Pulse/Manager Problems?

Using the latest non-beta Deadline 5 release.

Not sure where the problem is here but I am having a problem with Nuke jobs sitting in the queue and not rendering on submission. Basically the jobs sit there not picking up (pools/groups/limits/priorities are all correct) on any slaves at all, once Pulse is restarted everything kicks off only to halt again an hour or so later. I THINK (still unconfirmed) that a certain users jobs are causing it, but they are just that users completed jobs sitting in the queue, again though still not sure if that is causing the problem.

Strange problem that seemingly came out of nowhere. I am seeing a lot of the below errors in the Pulse list, checking for orphaned limit stubs returns nothing (not sure that is what I should be checking but yeah).

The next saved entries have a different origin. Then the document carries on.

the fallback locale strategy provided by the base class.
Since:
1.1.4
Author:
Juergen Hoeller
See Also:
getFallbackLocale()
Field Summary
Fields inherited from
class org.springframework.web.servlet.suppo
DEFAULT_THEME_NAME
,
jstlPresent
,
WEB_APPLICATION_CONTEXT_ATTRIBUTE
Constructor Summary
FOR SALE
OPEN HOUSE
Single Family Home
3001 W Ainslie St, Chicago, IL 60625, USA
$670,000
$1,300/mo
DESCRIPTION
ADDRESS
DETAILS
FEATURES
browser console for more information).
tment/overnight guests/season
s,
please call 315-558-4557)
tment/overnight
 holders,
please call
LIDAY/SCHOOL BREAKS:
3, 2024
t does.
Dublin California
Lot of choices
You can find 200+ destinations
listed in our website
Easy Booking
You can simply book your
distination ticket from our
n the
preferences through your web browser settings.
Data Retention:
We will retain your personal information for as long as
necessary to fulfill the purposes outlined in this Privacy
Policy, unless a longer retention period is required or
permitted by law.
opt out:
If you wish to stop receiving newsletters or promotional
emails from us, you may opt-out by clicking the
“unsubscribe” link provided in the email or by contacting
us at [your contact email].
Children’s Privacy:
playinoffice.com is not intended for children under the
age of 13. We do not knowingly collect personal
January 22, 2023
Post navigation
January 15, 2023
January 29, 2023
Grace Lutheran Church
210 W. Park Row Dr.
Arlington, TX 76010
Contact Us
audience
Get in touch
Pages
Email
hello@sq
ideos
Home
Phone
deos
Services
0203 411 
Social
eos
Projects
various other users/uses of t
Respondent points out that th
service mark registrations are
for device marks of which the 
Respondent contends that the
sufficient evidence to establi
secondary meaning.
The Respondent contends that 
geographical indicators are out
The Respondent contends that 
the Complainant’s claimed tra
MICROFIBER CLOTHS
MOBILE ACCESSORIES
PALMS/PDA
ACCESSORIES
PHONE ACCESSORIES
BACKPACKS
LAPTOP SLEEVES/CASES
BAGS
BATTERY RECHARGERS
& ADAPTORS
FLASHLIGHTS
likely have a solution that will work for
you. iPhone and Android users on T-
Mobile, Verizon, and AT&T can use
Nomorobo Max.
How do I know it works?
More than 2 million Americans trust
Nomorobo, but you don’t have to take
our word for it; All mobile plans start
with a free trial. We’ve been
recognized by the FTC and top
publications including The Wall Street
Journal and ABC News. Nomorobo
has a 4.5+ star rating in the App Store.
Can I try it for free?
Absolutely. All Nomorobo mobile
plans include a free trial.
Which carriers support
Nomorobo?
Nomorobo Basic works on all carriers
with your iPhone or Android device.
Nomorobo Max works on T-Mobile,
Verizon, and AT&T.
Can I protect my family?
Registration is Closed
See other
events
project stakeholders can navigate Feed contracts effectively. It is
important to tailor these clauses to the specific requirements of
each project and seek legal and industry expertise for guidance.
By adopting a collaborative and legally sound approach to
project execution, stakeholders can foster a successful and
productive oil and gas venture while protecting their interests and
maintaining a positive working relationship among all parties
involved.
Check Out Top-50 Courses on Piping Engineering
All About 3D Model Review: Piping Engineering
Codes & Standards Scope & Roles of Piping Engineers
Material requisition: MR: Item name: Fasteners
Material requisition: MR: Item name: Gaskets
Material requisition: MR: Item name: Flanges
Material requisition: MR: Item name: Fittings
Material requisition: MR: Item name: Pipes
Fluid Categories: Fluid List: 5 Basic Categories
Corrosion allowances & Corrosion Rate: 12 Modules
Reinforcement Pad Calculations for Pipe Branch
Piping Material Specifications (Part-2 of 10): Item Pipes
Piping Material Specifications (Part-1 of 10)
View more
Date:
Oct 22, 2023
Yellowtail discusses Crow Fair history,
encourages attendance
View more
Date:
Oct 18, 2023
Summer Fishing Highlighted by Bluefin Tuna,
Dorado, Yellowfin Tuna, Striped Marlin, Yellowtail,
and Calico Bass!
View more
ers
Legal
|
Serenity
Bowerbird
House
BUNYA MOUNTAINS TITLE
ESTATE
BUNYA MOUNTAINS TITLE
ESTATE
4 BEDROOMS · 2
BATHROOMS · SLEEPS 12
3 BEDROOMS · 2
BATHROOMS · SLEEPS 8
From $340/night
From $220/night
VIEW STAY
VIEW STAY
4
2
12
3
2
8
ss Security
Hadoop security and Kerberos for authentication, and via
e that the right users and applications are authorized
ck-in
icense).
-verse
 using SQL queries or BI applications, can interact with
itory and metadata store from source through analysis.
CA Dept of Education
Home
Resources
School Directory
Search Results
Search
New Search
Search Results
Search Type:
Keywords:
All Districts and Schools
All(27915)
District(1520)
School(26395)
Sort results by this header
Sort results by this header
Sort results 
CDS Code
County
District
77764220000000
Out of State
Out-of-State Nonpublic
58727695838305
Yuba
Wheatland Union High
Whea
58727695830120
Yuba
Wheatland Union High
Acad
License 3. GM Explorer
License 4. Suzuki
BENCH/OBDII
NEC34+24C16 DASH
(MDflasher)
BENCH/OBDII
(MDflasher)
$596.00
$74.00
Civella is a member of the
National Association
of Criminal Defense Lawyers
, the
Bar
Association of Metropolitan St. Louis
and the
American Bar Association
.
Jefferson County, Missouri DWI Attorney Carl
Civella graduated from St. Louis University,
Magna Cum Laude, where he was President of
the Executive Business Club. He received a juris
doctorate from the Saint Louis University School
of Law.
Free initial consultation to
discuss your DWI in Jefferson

Scheduler - unable to dequeue task: Could not secure stub for 000_080_004_44c2750e limit.

Joe

Based on that scheduler message, and the behavior you described, it sounds like the job’s machine limit is playing a role. You’ll notice that the name of that limit is actually the job’s ID (which you can see in the Job ID column in the slave list in the Monitor). You can use that to see if these messages match the job(s) that aren’t getting picked up for rendering.

Also, I know you mentioned that you checked the job’s Limits, but did you also check its Machine Limit?

Finally, is this only a problem with Nuke jobs? Do any other job types have this problem? Have you had a chance to confirm if it’s only jobs that belong to a specific user?

Thanks!

  • Ryan

Back from vacation!

Let me get back into this one, I will have a talk with the Nuke folks today. Just had a couple Nuke jobs that ran through fine, definitely thinking it is a specific user at this point.

Checked all the limits and everything, Job and Machine, both appropriate. This problem is only with Nuke, it seems to cause a large amount of instability on the farm though as it pretty much semi-crashes the pulse machine making Monitor on the workstations even more unstable.

I will hopefully be able to find the user / problem today.

J

Sooooo. I’ve been poking my head in with the artists and keeping an eye on the monitor lately, zero crashes… Sigh. At least for the time being, the problem has disappeared.